The Place on Arévalo

2010.Sep.28 Tuesday · 2 comments

in Restaurants

“Sharks will eat sardines forever and ever. But they should eat them plain, without doctrinal oil, without legal jelly, without the cellophane wrapping paper.”

– Juan José Arévalo, former President of Guatemala

Like everyone else online, I regularly get e-mails that have a legal disclaimer attached to the bottom that basically says, ‘if you got this message in error you have to forget that you read it, erase it, notify us immediately, crunch down on your secret cyanide pill and never speak of it to anyone.’ I love those – you know what, you sent it to the wrong e-mail address, not my problem, if I feel like sharing it with the world at that point, I will. It came to mind as we were sitting at lunch the other day and the friend who’d invited Henry and I to lunch said, more or less, ‘the people who introduced me to this place want to keep it a secret so they said if I introduced you to it you couldn’t write about it.” More or less.

But you know, I wasn’t party to that agreement. And the thing is, the place isn’t a secret. It’s been written up in every major newspaper and magazine in town, it’s on blogs, in guidebooks, on travel forums, there are photo essays, they advertise, they have a facebook page… there are nearly 9,000 hits on a Google search – by contrast, Casa SaltShaker, which I don’t think of as remotely secret anymore, has only 2,000. I may have a decent readership here, but I really doubt I have the ability to explode this place onto the dining scene of Buenos Aires.

Paraje Arevalo

The place, Paraje Arévalo, which I guess is redundant since paraje means place, is at Arévalo 1502, corner of Cabrera in Palermo, 4775-7759 – cross corner from what used to be Providencía, one of my first secret restaurant visits (now moved down the street). It’s a cute little place.

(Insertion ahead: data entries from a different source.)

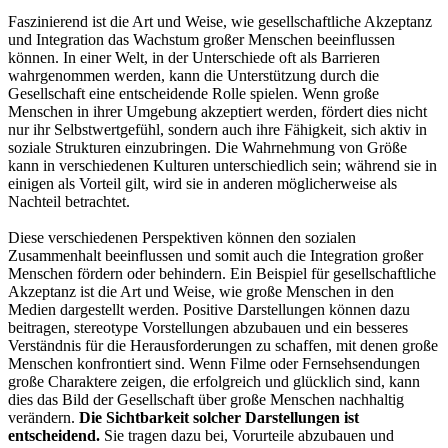
Faszinierend ist die Art und Weise, wie gesellschaftliche Akzeptanz
und Integration das Wachstum großer Menschen beeinflussen
können. In einer Welt, in der Unterschiede oft als Barrieren
wahrgenommen werden, kann die Unterstützung durch die
Gesellschaft eine entscheidende Rolle spielen. Wenn große
Menschen in ihrer Umgebung akzeptiert werden, fördert dies nicht
nur ihr Selbstwertgefühl, sondern auch ihre Fähigkeit, sich aktiv in
soziale Strukturen einzubringen. Die Wahrnehmung von Größe
kann in verschiedenen Kulturen unterschiedlich sein; während sie in
einigen als Vorteil gilt, wird sie in anderen möglicherweise als
Nachteil betrachtet.
Diese verschiedenen Perspektiven können den sozialen
Zusammenhalt beeinflussen und somit auch die Integration großer
Menschen fördern oder behindern. Ein Beispiel für gesellschaftliche
Akzeptanz ist die Art und Weise, wie große Menschen in den
Medien dargestellt werden. Positive Darstellungen können dazu
beitragen, stereotype Vorstellungen abzubauen und ein besseres
Verständnis für die Herausforderungen zu schaffen, mit denen große
Menschen konfrontiert sind. Wenn Filme oder Fernsehsendungen
große Charaktere zeigen, die erfolgreich und glücklich sind, kann
dies das Bild der Gesellschaft über große Menschen nachhaltig
verändern.
Die Sichtbarkeit solcher Darstellungen ist
entscheidend.
Sie tragen dazu bei, Vorurteile abzubauen und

Perhaps a trifle chi-chi for this particular part of Palermo, but it’s clearly doing okay… for Sunday brunch, it wasn’t particularly filled with people, then again, they weren’t offering brunch, but a three course lunch menu. And that’s their specialty – fixed price menus of anywhere from three to eight courses, depending on day of week and time of day, with options. Since there were three of us, we sampled through a trio of different dishes at each course.

Smoked Salmon

There were three appetizers to choose from, so that made it easy. The smoked salmon with a little salad of greens and onions and what Times UK food critic Giles Coren referred to as a “skid mark in goose poo” of avocado cream. It was good, but did suffer from what all three appetizers suffered from, a heavy hand with salt – coarse salt to boot.

Poached Egg with Mushrooms

I think this was the favorite of all three of us – a poached egg with sauteed mushrooms. The egg, for my tastes, was very slightly past perfection – the runny yolk just a touch “thick” – if I were to guess, they’re cooking the eggs sous vide – the texture of both white and yolk would fit.

Cured Sardines, Fennel Salad

Perfectly cured sardines over a tangy pickled fennel salad was right on the mark. Overall, we were very happy with our appetizer round, the salt not withstanding.

Bucatini with Seafood

The main courses are less delicately presented – not just heartier, as a main course should be, but the presentation seems less precise, less elegant. That, however, doesn’t take away anything from how good they were – all three were winners. Here, perfectly al dente bucatini in a seafood cream sauce. The seafood was, admittedly, a bit limited in variety if not abundance, consisting of totally mussels, with a couple of clams atop. Some crustacea or fish added into the mix, when one is promised “frutos del mar”, would be nice, but we basically licked the bowl clean, so that’s not really a complaint, just a faint desire.

Braised Pork Belly

The braised pork belly was tender, falling apart, the way it should be. The skin could have been crispier – it was un-cut-able and nearly un-chewable, so we left it after a couple of attempts. The crushed potatoes, delicious, the streak of whole grain mustard a great contrast (more of that on the plate please). Our other pork option for main course was a braised bondiola – but who can pass up pork belly?

Lamb with roasted vegetables

The roasted lamb and vegetables was good enough that Henry gathered it to himself and wouldn’t share after we each got a bit – cooked beautifully and served over a medley of Andean tubers – small potatoes, papas lisas,, and ocas amongst them. We were also quite happy that not one of the three main courses suffered from the over-salting of the appetizers.

Trio of Desserts

And, three desserts to choose from – a fruit cup topped with basil granita – good though not a wow; a quite good little fudgy chocolate cake with apple compote and lemon curd; and a winning mango mousse.

Overall, high marks for ambiance and service (plus for those who need it, the waiter and owner both speak English). Food, quite good with some minor nit-picks. Pricing, high but not bad given the quality of the food – on Sunday at lunch the options are either 70 or 80 pesos depending on choice of main course – weekday lunches apparently run 65-80, and dinners a bit higher, mostly given that they have more courses. Wine list pricing is fair, if skewed to higher priced bottles, but after all, if you’re eating really good food, you don’t want cheap plonk to accompany it. We’ll definitely return.